I normally leave the unloaded model test off as it doesn't allow as much resolution in the smaller charts. I use Gen 4 NVMe M.2 drives in each of these systems (rated up to 5000/4800 MB/s...yea right).

@Zeroduckies 18 күн бұрын

Or you can get 1tb ram and have 500gb ramdisk ^^

@tsclly2377 16 күн бұрын

@@Zeroduckies Using HP ML 350p machines one only gets up to 768GB of dram that has to be LRdram, but that ram is running on three channels that actually slows it down from the 2 channel 256GB because of the required 'blocking in' and processing.
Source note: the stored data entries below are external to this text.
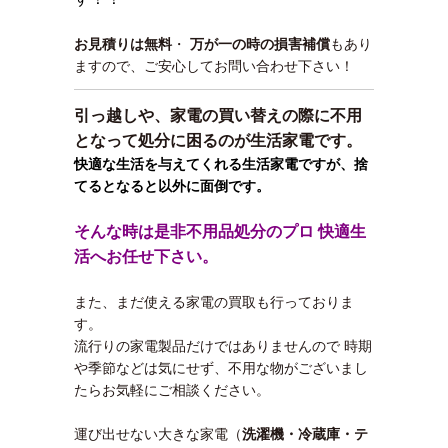
お見積りは無料
・
万が一の時の損害補償
もあり
ますので、ご安心してお問い合わせ下さい！
引っ越しや、家電の買い替えの際に不用
となって処分に困るのが生活家電です。
快適な生活を与えてくれる生活家電ですが、捨
てるとなると以外に面倒です。
そんな時は是非不用品処分のプロ 快適生
活へお任せ下さい。
また、まだ使える家電の買取も行っておりま
す。
流行りの家電製品だけではありませんので 時期
や季節などは気にせず、不用な物がございまし
たらお気軽にご相談ください。
運び出せない大きな家電（
洗濯機・冷蔵庫・テ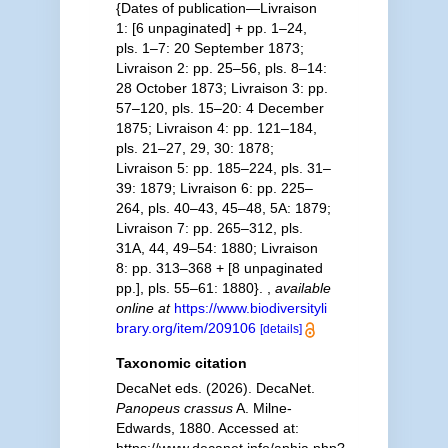
{Dates of publication—Livraison
1: [6 unpaginated] + pp. 1–24,
pls. 1–7: 20 September 1873;
Livraison 2: pp. 25–56, pls. 8–14:
28 October 1873; Livraison 3: pp.
57–120, pls. 15–20: 4 December
1875; Livraison 4: pp. 121–184,
pls. 21–27, 29, 30: 1878;
Livraison 5: pp. 185–224, pls. 31–
39: 1879; Livraison 6: pp. 225–
264, pls. 40–43, 45–48, 5A: 1879;
Livraison 7: pp. 265–312, pls.
31A, 44, 49–54: 1880; Livraison
8: pp. 313–368 + [8 unpaginated
pp.], pls. 55–61: 1880}.
,
available
online at
https://www.biodiversityli
brary.org/item/209106
[details]
Taxonomic citation
DecaNet eds. (2026). DecaNet.
Panopeus crassus
A. Milne-
Edwards, 1880. Accessed at: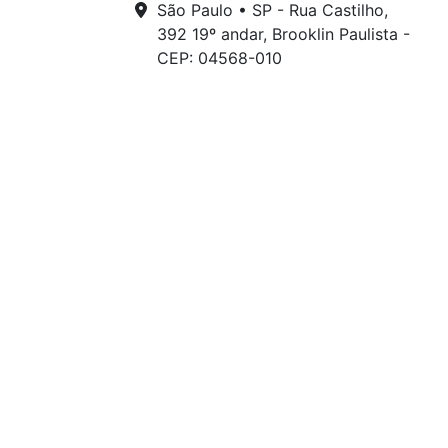
São Paulo • SP - Rua Castilho,
392 19º andar, Brooklin Paulista -
CEP: 04568-010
It is all in the specification PDF from HP.. It is only when going to The G11 model that one actually get significantly faster (PCIe 5.0.. HP skipped the 4.0 architecture in these machines) ram and a larger capacity at a astronomically increase in price.. So when getting a 'loaded' 256 dram ML 350p G8 afor a trade of on older gamer machine with a at GTX 1660ti and a less than tenth geni7 (about a 300$ value) one must be looking for a fast economical memory solution and that is where the Optane P900 card come in (with their 4000GB/s bust) and one must also compare that at the rate that the GPU actually can take in, so this is a cheap way to run data in (and out) in a comparable manner as dram... plus you are only occupying a PCIe 4 lane. Now this is al gfine and dandy, but in dual cpu chip-sets, the PCIe lanes go all over the place and that is a major consideration as the right and left side are controlled by different CPUs and SLI or VRLinking can be required for OS recondition of the linked GPU cards that is inherently required for proper function logging.... and PCIe controllers on these machines. They are going to be slower than single CPU specifically designed mother boards that are made other companies such as the multi-PCIe 16x SuperMicro or Gigabyte professions models... that have come out specifically designed for this type of application that use NVME arrays for storage.. and then you are back to the amount of writes that are going to be applied to the storage.

@tbranch227 14 күн бұрын

Can you run a larger model when you span cards? Or does your model need to be able to fit on each card that you tensor split across? What happens to performance then, if you can run larger models by aggregating card ram?

@RoboTFAI 12 күн бұрын

You can absolutely span the larger model between cards! These tests are actually doing that, performance depends on cards you are splitting between - but will be between your lowest end card, and highest end cards (if different models). Running multiple cards doesn't necessarily increase performance, it's really for expanding your VRAM capacity.